### Instructions for the task
Write out the material below again, swapping "single-story house" for "one-story house" wherever it occurs and leaving everything else unchanged. Omit the pictures from your answer.

### Provided records

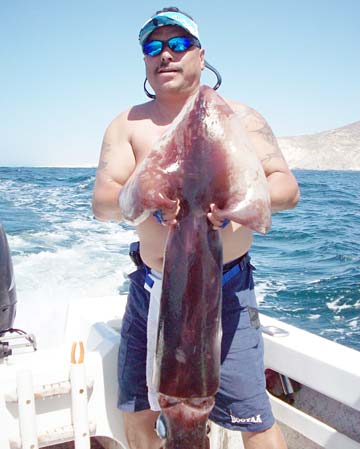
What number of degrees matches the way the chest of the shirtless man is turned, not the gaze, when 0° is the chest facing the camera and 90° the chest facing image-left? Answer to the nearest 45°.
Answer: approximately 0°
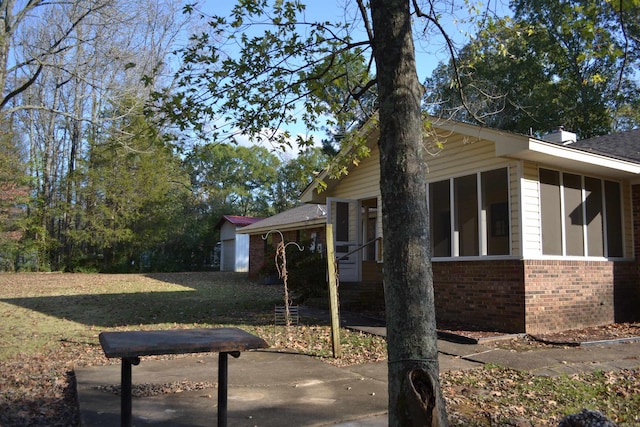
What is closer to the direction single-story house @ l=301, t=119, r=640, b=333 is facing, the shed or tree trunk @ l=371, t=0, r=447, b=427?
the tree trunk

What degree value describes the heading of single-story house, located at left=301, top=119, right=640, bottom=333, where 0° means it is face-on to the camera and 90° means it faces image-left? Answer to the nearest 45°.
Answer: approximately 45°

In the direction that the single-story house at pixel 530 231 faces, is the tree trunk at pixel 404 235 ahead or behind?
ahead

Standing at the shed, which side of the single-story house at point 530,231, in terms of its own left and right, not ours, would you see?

### Task output
What number of degrees matches the way the chest of the shirtless man is turned, not the gaze, when 0° is the chest facing the camera and 90° the chest facing image-left? Answer to the nearest 45°.
Answer: approximately 0°
What is closer to the direction one-story house @ l=301, t=119, r=640, b=333 is facing, the shed or tree trunk @ l=371, t=0, r=447, b=427?
the tree trunk

What degree value describes the heading of one-story house, located at left=301, top=119, right=640, bottom=333, where 0° means it is face-on to the camera and 90° means it faces image-left? Answer to the nearest 45°.
Answer: approximately 45°

In the direction that the one-story house at pixel 530 231 faces, is the tree trunk at pixel 404 235 ahead or behind?
ahead

Standing at the shed, which side of the one-story house at point 530,231, in terms of its own left and right, not ours, would you see?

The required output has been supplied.